Po meczu można odetchnąć i powiedzieć: w końcu! Tak jak pisaliśmy ostatnio – suma szczęścia powinna wyjść na zero i w sobotę tego szczęścia też trochę mieliśmy. W meczu walki, toczonym w trudnych warunkach, zwycięstwo w takich okolicznościach może podbudować morale na końcówkę rundy jesiennej. Pochwały należą się całej drużynie, która w końcu stanowiła zespół. Indywidualnie wyróżniali się z pewnością Adrian Henger, Tomasz Borucki i Michał Łukasiak, którzy zaliczyli sporo udanych interwencji oraz Daniel Mojsiewicz, od którego wygranych pojedynków w środku pola zaczynały się najczęściej akcje biało – zielonych. I oby za tydzień, w meczu z Orłem Wałcz, który z pewnością łatwym przeciwnikiem nie będzie, ta walka też przyniosła wymierne korzyści.
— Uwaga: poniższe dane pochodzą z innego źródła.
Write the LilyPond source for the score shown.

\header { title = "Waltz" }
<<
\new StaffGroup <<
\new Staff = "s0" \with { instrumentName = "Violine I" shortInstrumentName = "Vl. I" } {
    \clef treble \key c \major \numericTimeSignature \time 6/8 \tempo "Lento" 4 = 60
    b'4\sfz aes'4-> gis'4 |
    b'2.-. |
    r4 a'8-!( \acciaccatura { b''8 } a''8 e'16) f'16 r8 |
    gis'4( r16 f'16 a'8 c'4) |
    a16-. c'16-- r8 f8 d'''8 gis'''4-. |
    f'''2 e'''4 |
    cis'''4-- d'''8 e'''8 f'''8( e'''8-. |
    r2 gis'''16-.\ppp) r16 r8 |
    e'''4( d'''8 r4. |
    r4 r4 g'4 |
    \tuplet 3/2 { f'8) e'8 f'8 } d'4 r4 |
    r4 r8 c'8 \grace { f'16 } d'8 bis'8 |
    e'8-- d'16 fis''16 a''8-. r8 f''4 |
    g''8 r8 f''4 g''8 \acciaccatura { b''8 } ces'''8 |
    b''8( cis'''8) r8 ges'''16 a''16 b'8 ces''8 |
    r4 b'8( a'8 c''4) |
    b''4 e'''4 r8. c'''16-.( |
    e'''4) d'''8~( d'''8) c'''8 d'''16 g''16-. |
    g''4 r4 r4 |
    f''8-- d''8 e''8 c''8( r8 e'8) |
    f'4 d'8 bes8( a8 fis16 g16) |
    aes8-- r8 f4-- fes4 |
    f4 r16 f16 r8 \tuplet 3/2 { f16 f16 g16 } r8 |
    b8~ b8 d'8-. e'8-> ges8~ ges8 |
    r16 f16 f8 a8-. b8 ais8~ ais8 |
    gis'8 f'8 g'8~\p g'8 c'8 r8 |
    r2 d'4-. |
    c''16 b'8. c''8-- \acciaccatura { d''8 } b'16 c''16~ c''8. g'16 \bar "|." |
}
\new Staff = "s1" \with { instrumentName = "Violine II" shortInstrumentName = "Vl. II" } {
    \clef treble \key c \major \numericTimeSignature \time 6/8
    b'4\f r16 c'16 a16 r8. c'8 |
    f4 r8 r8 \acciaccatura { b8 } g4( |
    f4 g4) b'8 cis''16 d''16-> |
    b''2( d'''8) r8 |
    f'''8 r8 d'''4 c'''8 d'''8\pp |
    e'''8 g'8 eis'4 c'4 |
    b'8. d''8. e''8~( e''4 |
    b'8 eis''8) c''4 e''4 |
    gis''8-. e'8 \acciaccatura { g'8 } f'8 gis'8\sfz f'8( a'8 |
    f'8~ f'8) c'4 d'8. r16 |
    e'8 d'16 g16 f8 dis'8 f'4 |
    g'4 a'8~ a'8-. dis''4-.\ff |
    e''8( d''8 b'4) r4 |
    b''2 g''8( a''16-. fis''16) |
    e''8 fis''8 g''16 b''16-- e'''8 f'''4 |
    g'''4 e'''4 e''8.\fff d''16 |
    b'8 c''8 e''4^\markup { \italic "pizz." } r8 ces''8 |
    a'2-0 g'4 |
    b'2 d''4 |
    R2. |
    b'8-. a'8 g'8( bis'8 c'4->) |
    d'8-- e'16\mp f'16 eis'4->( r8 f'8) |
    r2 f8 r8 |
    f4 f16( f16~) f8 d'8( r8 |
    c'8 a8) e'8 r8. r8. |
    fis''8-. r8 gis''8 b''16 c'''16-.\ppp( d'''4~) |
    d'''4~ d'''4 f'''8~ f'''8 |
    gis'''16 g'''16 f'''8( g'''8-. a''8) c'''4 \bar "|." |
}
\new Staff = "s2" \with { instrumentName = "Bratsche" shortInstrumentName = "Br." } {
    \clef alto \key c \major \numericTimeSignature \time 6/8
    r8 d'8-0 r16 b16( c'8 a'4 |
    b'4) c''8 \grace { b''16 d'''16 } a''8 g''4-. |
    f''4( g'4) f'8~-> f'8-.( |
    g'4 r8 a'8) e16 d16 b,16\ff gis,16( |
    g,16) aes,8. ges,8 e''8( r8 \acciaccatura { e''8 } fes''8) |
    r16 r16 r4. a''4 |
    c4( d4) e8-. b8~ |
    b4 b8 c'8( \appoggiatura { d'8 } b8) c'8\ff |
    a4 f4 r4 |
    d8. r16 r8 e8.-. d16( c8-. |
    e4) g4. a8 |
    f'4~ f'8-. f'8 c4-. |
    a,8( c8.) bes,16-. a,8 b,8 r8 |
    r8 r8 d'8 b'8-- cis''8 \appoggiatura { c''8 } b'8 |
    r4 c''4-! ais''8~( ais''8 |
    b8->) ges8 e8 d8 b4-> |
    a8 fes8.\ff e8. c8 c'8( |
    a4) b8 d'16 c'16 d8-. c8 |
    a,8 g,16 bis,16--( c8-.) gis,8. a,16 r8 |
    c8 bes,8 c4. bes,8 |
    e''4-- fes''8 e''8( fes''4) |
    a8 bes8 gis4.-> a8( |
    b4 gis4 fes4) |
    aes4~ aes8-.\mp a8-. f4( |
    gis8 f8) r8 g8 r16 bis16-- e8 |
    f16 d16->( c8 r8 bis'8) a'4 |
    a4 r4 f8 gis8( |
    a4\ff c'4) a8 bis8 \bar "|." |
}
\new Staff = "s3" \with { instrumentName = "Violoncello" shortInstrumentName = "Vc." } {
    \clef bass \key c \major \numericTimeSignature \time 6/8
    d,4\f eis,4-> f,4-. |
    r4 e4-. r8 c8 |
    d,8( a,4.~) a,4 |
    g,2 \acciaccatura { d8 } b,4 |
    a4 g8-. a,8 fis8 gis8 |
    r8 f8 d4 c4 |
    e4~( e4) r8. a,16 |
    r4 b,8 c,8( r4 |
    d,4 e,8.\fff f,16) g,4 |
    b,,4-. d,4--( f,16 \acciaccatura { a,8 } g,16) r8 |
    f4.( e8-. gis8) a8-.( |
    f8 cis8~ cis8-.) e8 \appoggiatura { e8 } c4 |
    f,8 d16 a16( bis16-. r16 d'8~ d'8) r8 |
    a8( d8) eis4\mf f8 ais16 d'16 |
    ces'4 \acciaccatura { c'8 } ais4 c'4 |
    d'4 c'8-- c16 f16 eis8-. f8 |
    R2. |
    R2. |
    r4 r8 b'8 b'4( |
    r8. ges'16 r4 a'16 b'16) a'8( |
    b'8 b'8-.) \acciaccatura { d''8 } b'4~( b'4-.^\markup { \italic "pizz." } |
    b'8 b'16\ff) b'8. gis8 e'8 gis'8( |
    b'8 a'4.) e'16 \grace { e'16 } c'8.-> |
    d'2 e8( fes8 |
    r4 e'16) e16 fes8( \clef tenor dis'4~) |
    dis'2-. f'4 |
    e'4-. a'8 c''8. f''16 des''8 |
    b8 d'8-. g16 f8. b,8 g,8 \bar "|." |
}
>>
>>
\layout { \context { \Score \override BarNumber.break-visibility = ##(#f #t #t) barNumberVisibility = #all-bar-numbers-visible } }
HUTNIK SZCZECIN – INA GOLENIÓW 0:1 (0:0)
Bramka: Łukasz Szymfeld (90` – rzut karny)

HUTNIK: Konrad Skuza – Łukasz Kondraciuk, Michał Janicki, Hubert Siluk, Oskar Klimkowicz (74` Paweł Szewczykowski), Kacper Karman (67′ Gracjan Żeglin), Krystian Ziółkowski, Daniel Augusto (68` Radosław Misztal), Dominik Grochowski, Mykyta Vovchenko, Daniel Kowalczyk

INA: Adrian Henger – Łukasz Szymfeld, Michał Łukasiak, Tomasz Borucki, Patryk Kominek – Marcin Mojsiewicz (90′ Patryk Pałka), Patryk Lubośny, Patryk Kubiak (72′ Michał Jutkiewicz), Daniel Mojsiewicz, Maciej Żabicki – Damian Banachewicz (84′ Kacper Królik)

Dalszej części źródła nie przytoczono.